The World Health Organization’s oral rehydration formula is straightforward enough to make at home: dissolve half a teaspoon of salt and two tablespoons of sugar into about one liter of water. The sugar isn’t just for taste. Glucose actively helps your intestines absorb sodium and water, which is why sugary-salty solutions work better than water alone. You can also buy premade oral rehydration solutions at any pharmacy.

Potassium-rich foods like bananas, potatoes, and peach or apricot nectar can help restore what you’ve lost through your diet as you start eating again.

Foods and Drinks to Avoid

Some foods will actively make diarrhea worse. The biggest offenders pull water into your intestines through osmotic pressure, meaning they create a concentration gradient that draws fluid into the gut rather than letting it be absorbed.

Dairy products are a common trigger during and right after a diarrhea episode. The enzyme that digests lactose sits at the very tip of the intestinal lining, making it especially vulnerable to damage from infection or inflammation. When those cells are injured, your body temporarily can’t break down lactose properly, and the undigested sugar ferments in your colon, producing gas and more diarrhea. In children, excluding lactose during acute diarrhea can shorten the illness by up to a day. This temporary lactose sensitivity usually resolves on its own within a week or two, so you don’t need to avoid dairy forever.

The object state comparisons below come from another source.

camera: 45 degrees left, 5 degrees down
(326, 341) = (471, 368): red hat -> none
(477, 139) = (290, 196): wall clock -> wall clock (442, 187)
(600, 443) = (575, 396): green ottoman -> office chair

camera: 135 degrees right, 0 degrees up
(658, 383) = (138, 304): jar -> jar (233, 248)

Sugar-free gums, candies, and protein bars often contain sugar alcohols like sorbitol, xylitol, and mannitol. These are poorly absorbed even in a healthy gut. Above about 40 to 50 grams per day in adults (or 30 grams in children), they commonly trigger osmotic diarrhea. When your gut is already irritated, even smaller amounts can be a problem. Check ingredient labels for anything ending in “-ol.”

Other foods to skip until you’ve recovered:

  • Fatty or fried foods: Fat speeds up intestinal contractions, pushing contents through before water can be absorbed.
  • Caffeine: Stimulates the colon and can worsen loose stools.
  • Alcohol: Irritates the gut lining and is dehydrating.
  • Spicy foods: Can inflame an already-sensitive digestive tract.
  • Raw vegetables and high-fiber foods: Whole grains, beans, nuts, and raw produce are too much work for an irritated gut.
  • Fruit juice in large amounts: High in fructose and sometimes sorbitol, especially apple and pear juice.

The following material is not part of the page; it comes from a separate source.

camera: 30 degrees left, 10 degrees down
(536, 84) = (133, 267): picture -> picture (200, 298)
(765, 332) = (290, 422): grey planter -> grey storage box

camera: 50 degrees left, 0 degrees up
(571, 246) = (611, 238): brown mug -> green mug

How to Transition Back to Normal Eating

Most people can start expanding their diet within 24 to 48 hours of symptoms improving. The key is to reintroduce foods gradually rather than jumping straight back to your usual meals. Start with the bland, cooked foods listed above, then add in soft-cooked vegetables, eggs, and yogurt (yogurt is often tolerated before other dairy because the bacteria have already partially broken down the lactose).

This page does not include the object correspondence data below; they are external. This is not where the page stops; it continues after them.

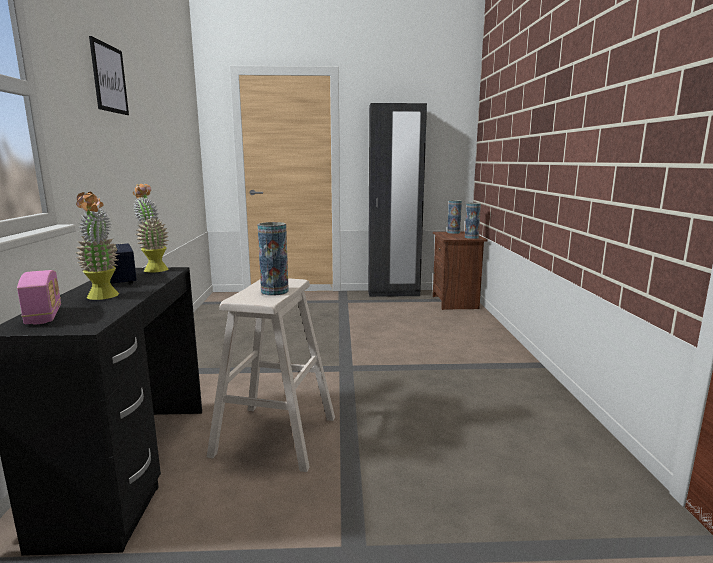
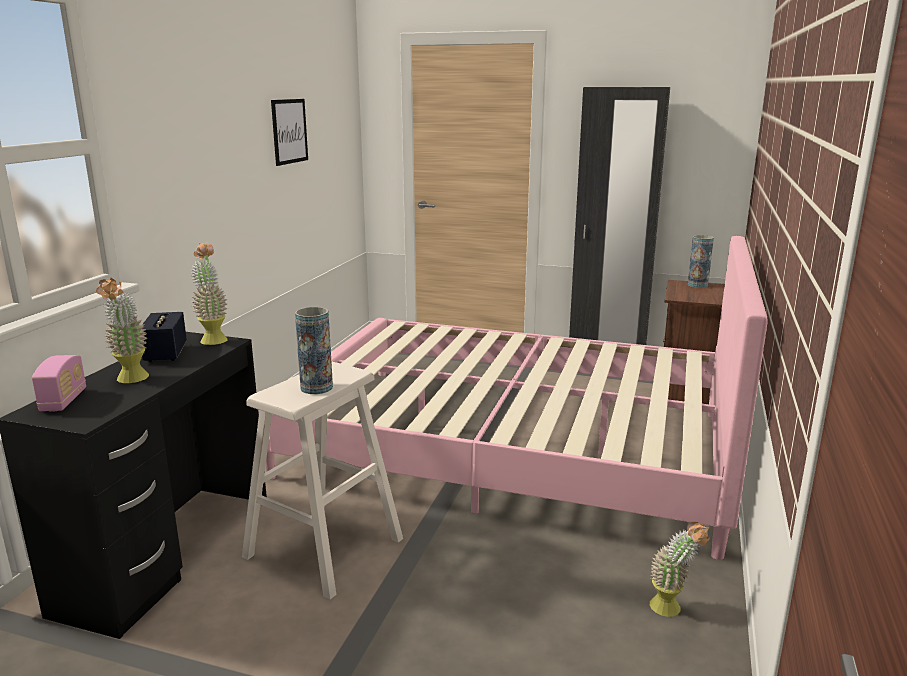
camera: 20 degrees right, 5 degrees up
(109, 78) = (204, 99): picture -> picture (289, 131)
(369, 346) = (511, 445): none -> pink bed
(471, 237) = (713, 299): vase -> none
(552, 425) = (672, 610): none -> potted plant

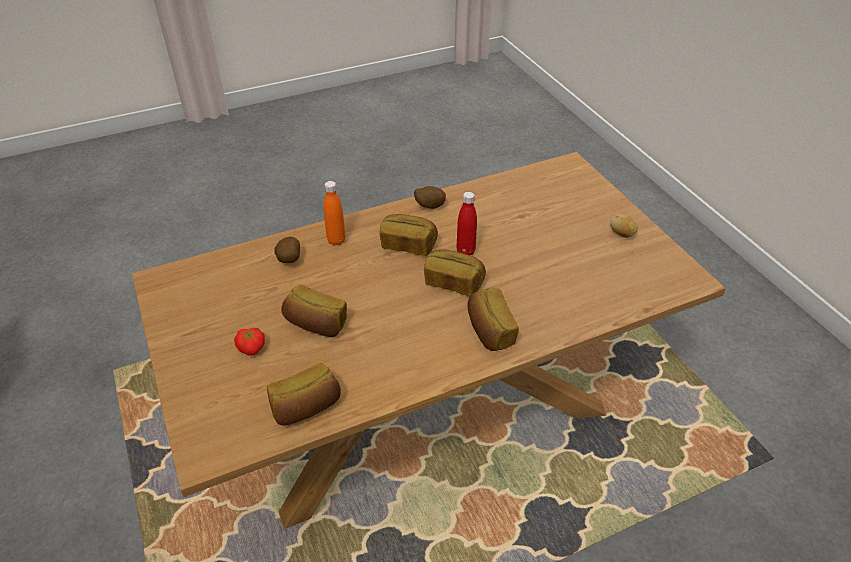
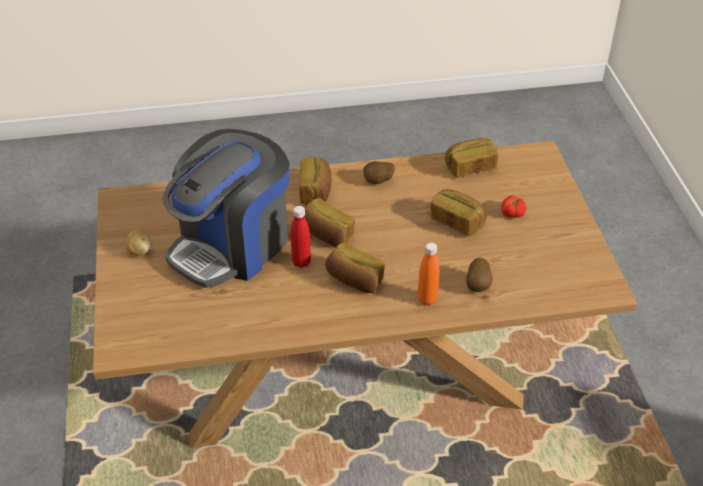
camera: 165 degrees left, 0 degrees up
(429, 206) = (314, 323): potato -> potato (378, 182)
(541, 255) = (232, 245): none -> coffee machine

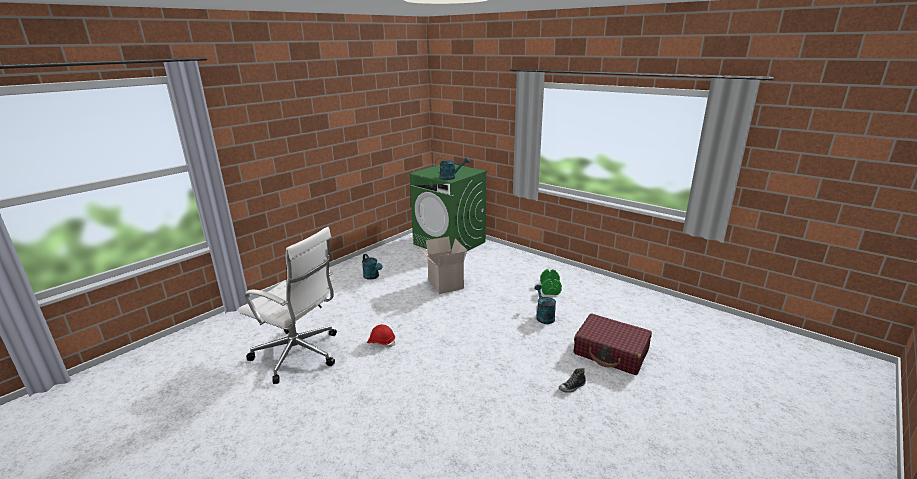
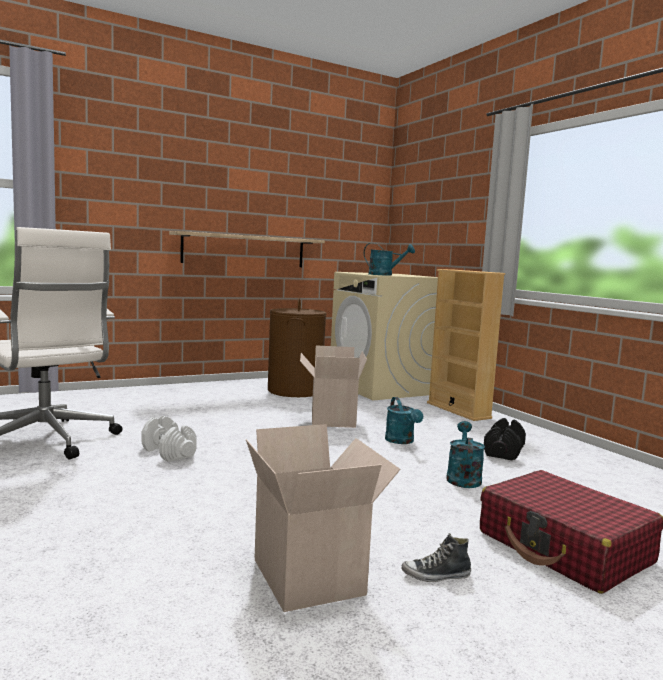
camera: 20 degrees right, 15 degrees down
(346, 170) = (244, 250): none -> shelf
(372, 277) = (238, 397): turquoise watering can -> turquoise watering can (402, 441)
(381, 342) = (169, 452): red hard hat -> white dumbbell
(401, 260) = (295, 391): none -> brown laundry basket
(450, 243) = (382, 388): green washing machine -> beige washing machine
(506, 256) = (458, 410): none -> beige bookcase
(524, 406) = (312, 577): none -> cardboard box
(550, 289) = (504, 452): green dumbbell -> black dumbbell

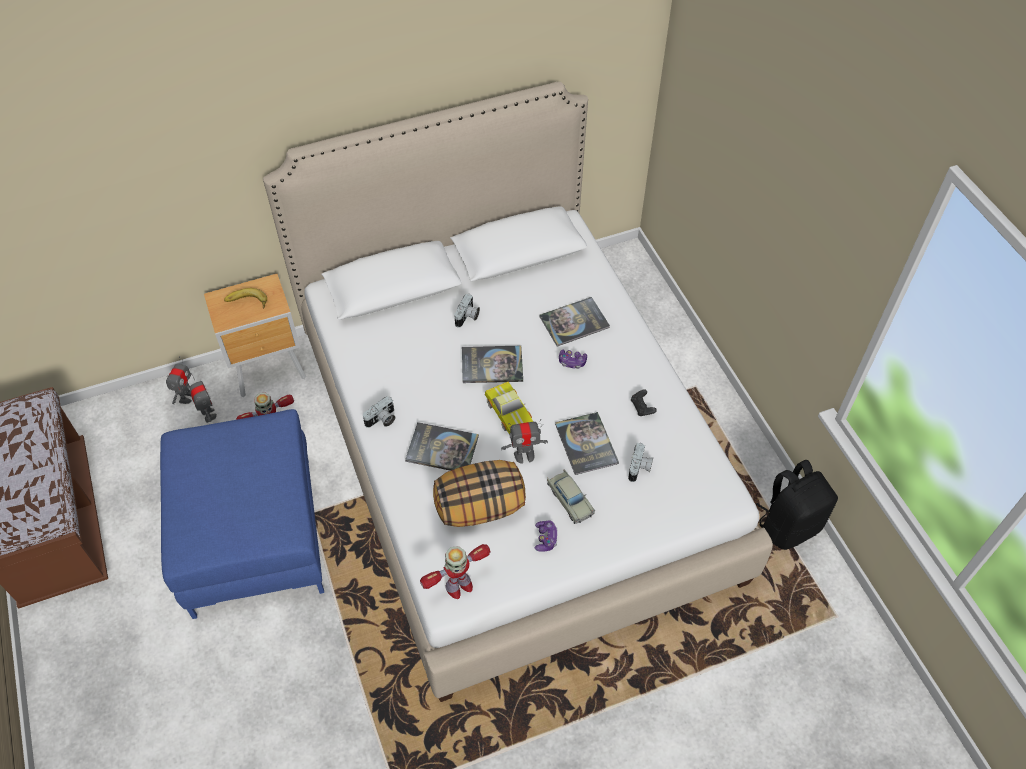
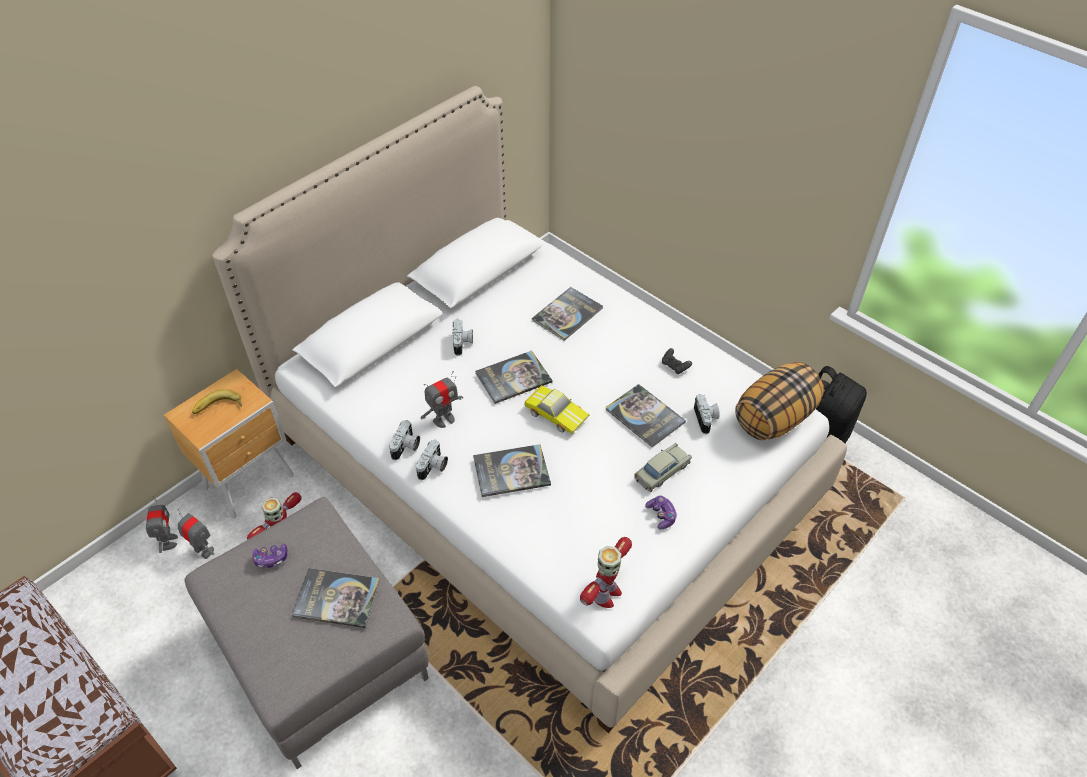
camera: 25 degrees left, 5 degrees down
(253, 535) = (319, 652): blue ottoman -> grey ottoman
(258, 498) = (337, 598): none -> book
(370, 394) = (406, 447): none -> camera
(480, 506) = (581, 510): pillow -> pillow (774, 418)
(524, 455) = (594, 447): toy robot -> toy robot (444, 419)
(570, 500) = (662, 471): beige toy car -> beige toy car turned 75 degrees counterclockwise
(572, 362) = (587, 349): game controller -> game controller (271, 559)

Give your gut a few days before bringing back raw salads, whole grains, beans, and full-fat dairy. If a particular food seems to trigger a setback, pull it back out and try again in another day or two. Your intestinal lining regenerates quickly, but it needs time.

Signs That Need Medical Attention

Most acute diarrhea clears up within two to three days with proper hydration and gentle eating. But certain warning signs suggest something beyond a routine stomach bug. Visible blood in your stool combined with fever generally points to infection with invasive bacteria like Salmonella or Campylobacter, which may need treatment. Diarrhea lasting more than three days in adults, signs of significant dehydration (very dark urine, dizziness when standing, dry mouth that doesn’t improve with fluids), or high fever alongside persistent symptoms all warrant a call to your doctor. In young children and infants, the window is shorter, since dehydration develops faster in small bodies.